New York: The dollar climbed to a nearly 2-1/2 year peak against the yen on Friday after Federal Reserve meeting minutes the previous day showed growing concern about further stimulus for the economy, with speculation of more monetary easing in Japan also weighing on the Japanese currency.

Injecting stimulus into the economy involves flooding the market with dollars, which would tend to lower the currency’s value. Any doubts about that stimulus are viewed as positive for the greenback.

The US currency, however, erased its gains versus the euro after a key US jobs report showed US hiring eased slightly in December, which suggested the Fed may be in no rush to tighten monetary policy.

US nonfarm payrolls grew by 155,000 last month, in line with analysts’ expectations and falling short of the levels needed to bring down the country’s unemployment rate, which remained at 7.8 per cent.

The data came a day after minutes from the Fed’s December meeting showed some policymakers were contemplating an end to their bond-buying programme, also known as quantitative easing, as early as this year.

Richmond Fed President Jeffrey Lacker said on Friday that the US central bank’s latest bond-buying plan threatens the central bank’s credibility and raises the risk of future inflation. Lacker dissented at every Fed policy meeting last year.

“People have kind of reduced expectations about quantitative easing and that has supported the dollar, especially against the yen,” said Brian Kim, currency strategist at RBS Securities in Stamford, Connecticut.

“Investors have also been buying dollar/yen in anticipation of further easing from the Bank of Japan.”

Option barriers

The dollar rose as high as 88.40 yen, according to Reuters data, the highest since July 2010. It briefly pared gains after the jobs data before rallying again to last trade at 88.21 yen, up 1.1 per cent. Traders cited more option barriers at 88.50 and 89 yen.

The dollar posted gains of 2.7 per cent this week, its largest weekly rise in more than a year.

The yen has struggled in recent weeks on expectations Japan’s new government, led by Prime Minister Shinzo Abe, will push to weaken Japan’s currency and force the Bank of Japan to implement aggressive monetary stimulus to beat deflation.

Analysts said the dollar’s break above the 88-yen level is significant, with some expecting yen weakness to continue.

“The recent bullish trend (in dollar/yen)...remains intact, suggesting an intraday pullback later today or early next week could still present a strong buying opportunity,” said Matthew Weller, currency strategist with GFT in Jersey City.

“The confluence of trend line support and previous-resistance-turned-support around 87.40 should put a floor under rates, giving traders an opportunity to join the established uptrend at value,” he added.
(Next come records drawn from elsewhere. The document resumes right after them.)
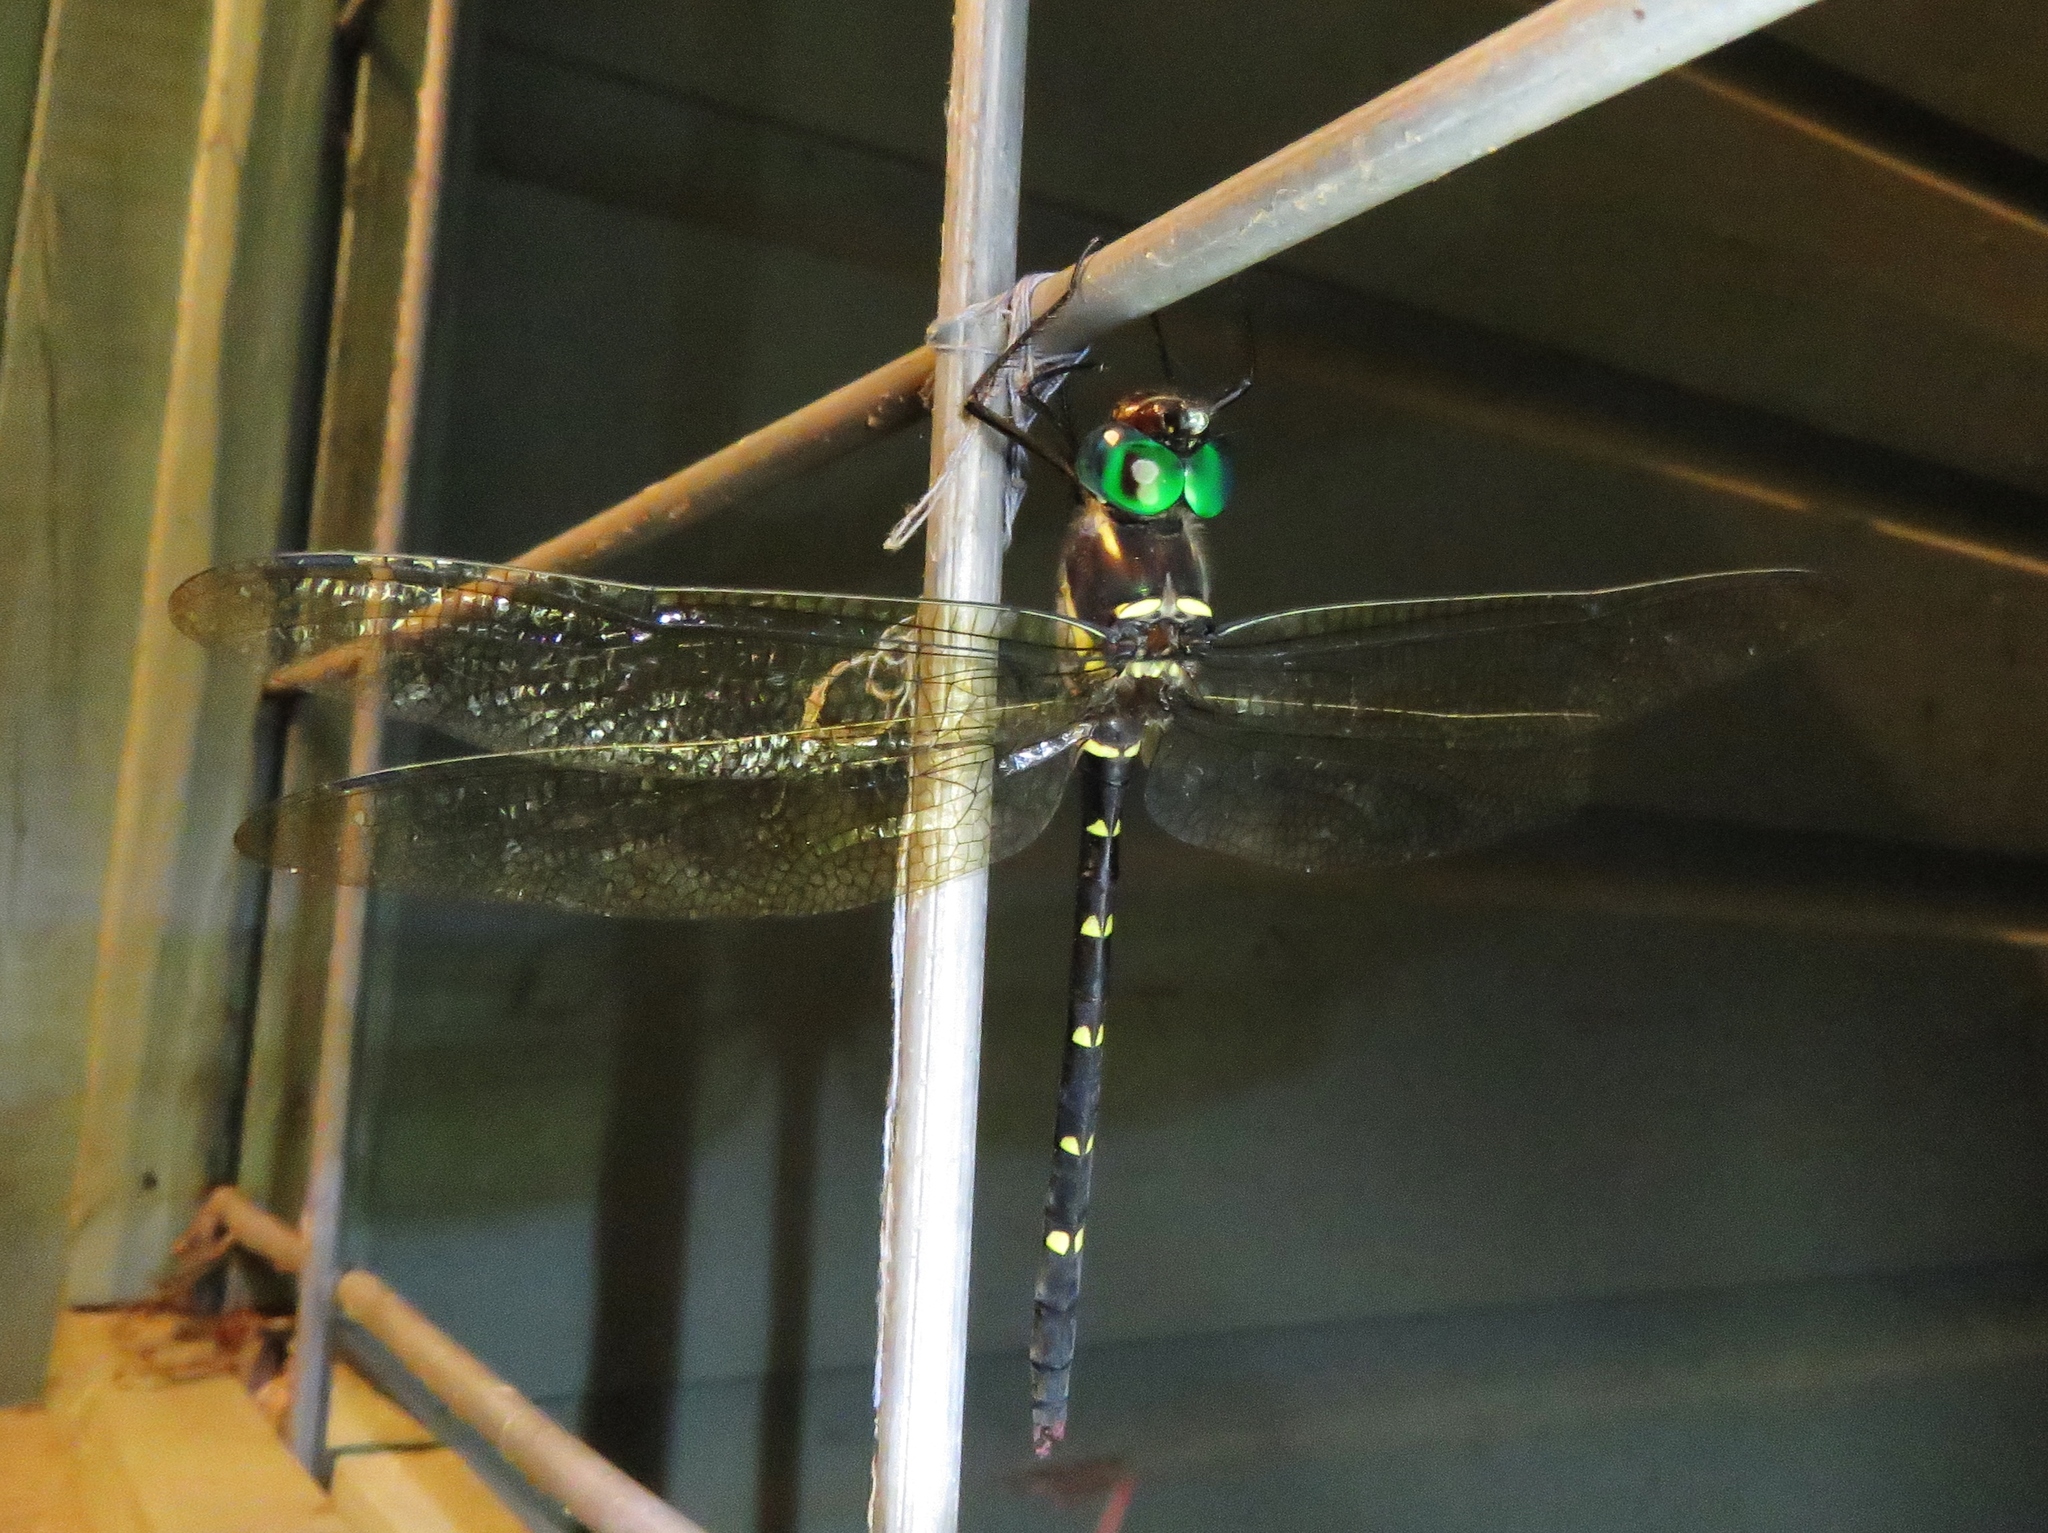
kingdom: Animalia
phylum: Arthropoda
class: Insecta
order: Odonata
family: Macromiidae
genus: Macromia
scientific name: Macromia illinoiensis
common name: Swift river cruiser
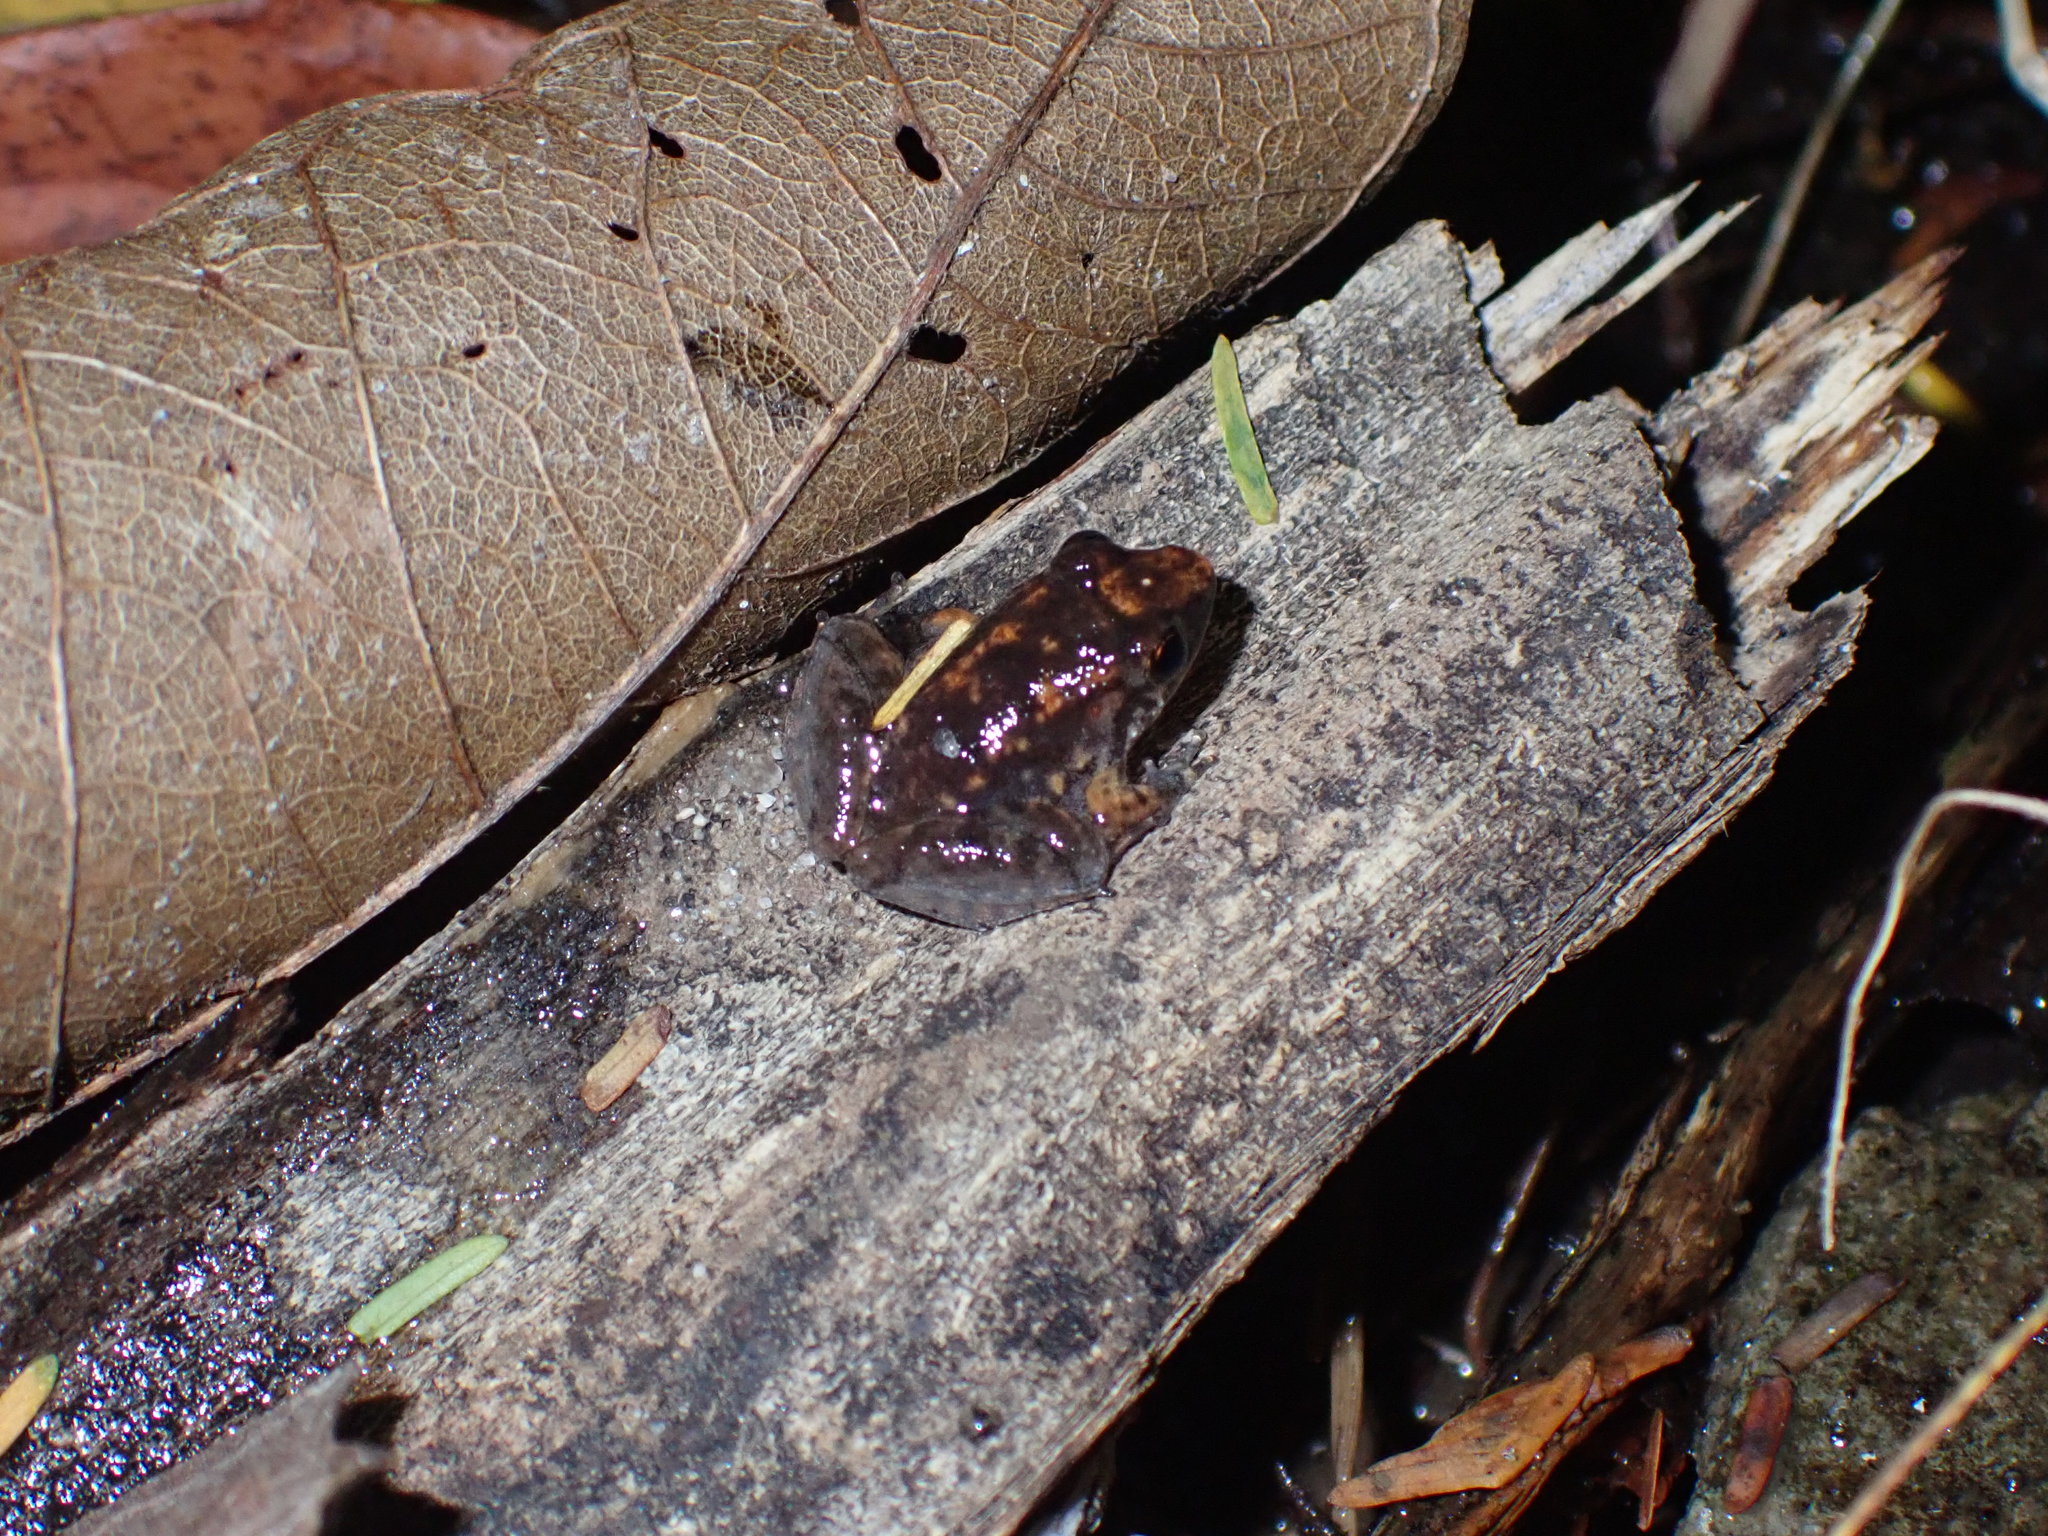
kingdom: Animalia
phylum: Chordata
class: Amphibia
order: Anura
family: Dicroglossidae
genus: Limnonectes
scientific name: Limnonectes hascheanus
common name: Hill forest frog
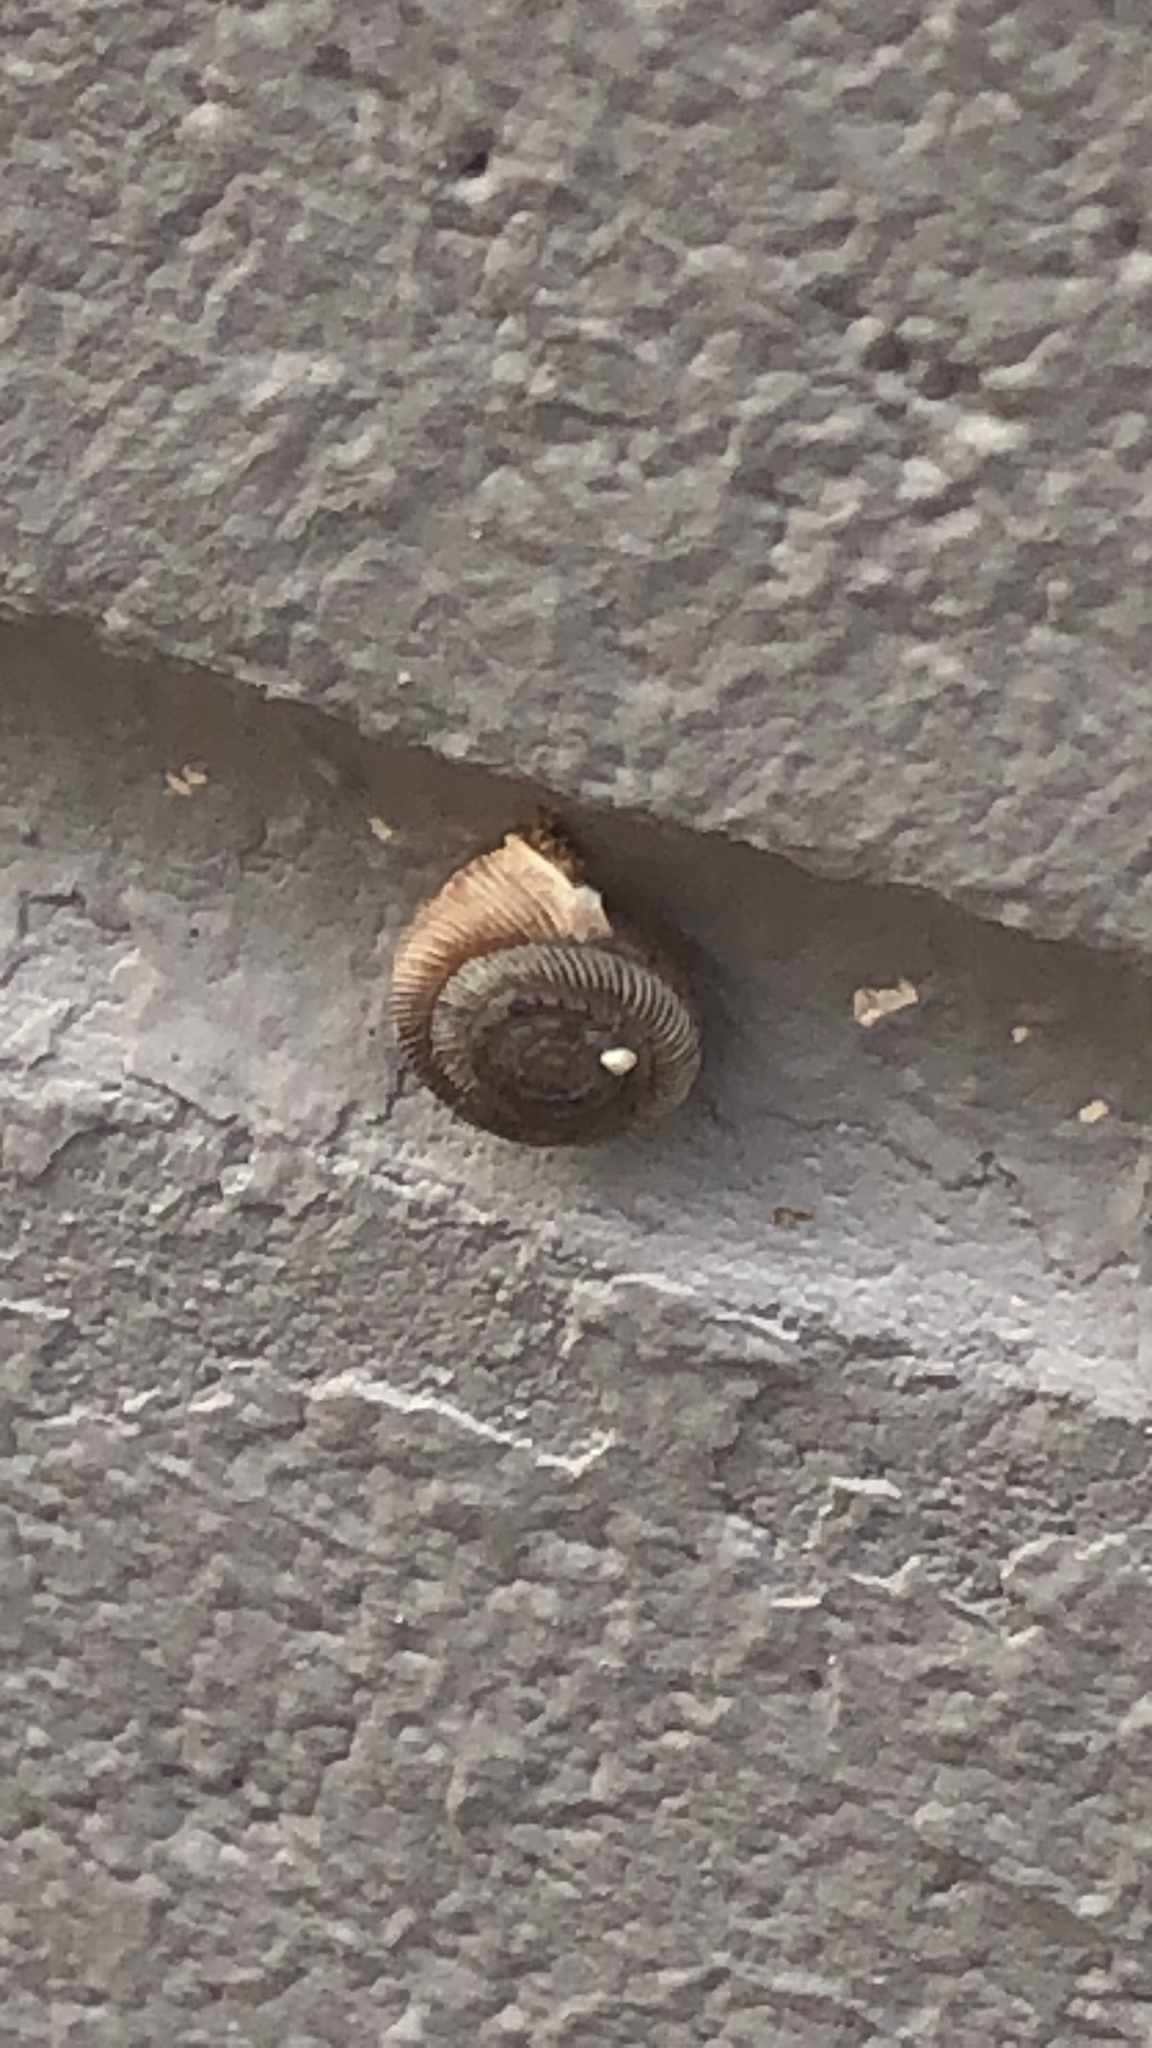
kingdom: Animalia
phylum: Mollusca
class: Gastropoda
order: Stylommatophora
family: Polygyridae
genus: Polygyra
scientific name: Polygyra cereolus
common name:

The euro was last up 0.2 per cent at $1.3073, rebounding from a three-week low of $1.2997, according to Reuters data.

Against the yen, the euro rallied 1.2 per cent to 115.15 .

The Fed said in December it would keep interest rates near zero until the unemployment rate falls to 6.5 per cent for as long as estimates of medium-run inflation do not exceed 2.5 per cent.

Unemployment data

“The most important point is that the latest unemployment rate data has been broadly steady for four months now, so even with decent employment growth no downward progress has been made on the unemployment rate,” said Alan Ruskin, head of G10 FX strategy at Deutsche Bank in New York.

The data “will if anything push out the date for an end to QE, represents solidly risk-positive numbers and will lead to some minor squeeze on recent US dollar longs.”

The dollar typically weakens when investors increase risk exposure by buying higher-yielding and growth-linked currencies such as the euro and Australian dollar, and gains when investors are risk-averse and seeking safe havens.

Some analysts expect the safe-haven dollar will strengthen in the coming weeks as investors increasingly focus on more political wrangling in Washington on budget issues, including further spending cuts and the federal debt ceiling.

But analysts cautioned that the uncertainty on the US fiscal front will hurt business investment and economic growth. That means the Fed will have to keep its monetary stimulus for longer, which will hurt the dollar.

Separate data showed the vast US services sector in December grew at its fastest clip in 10 months.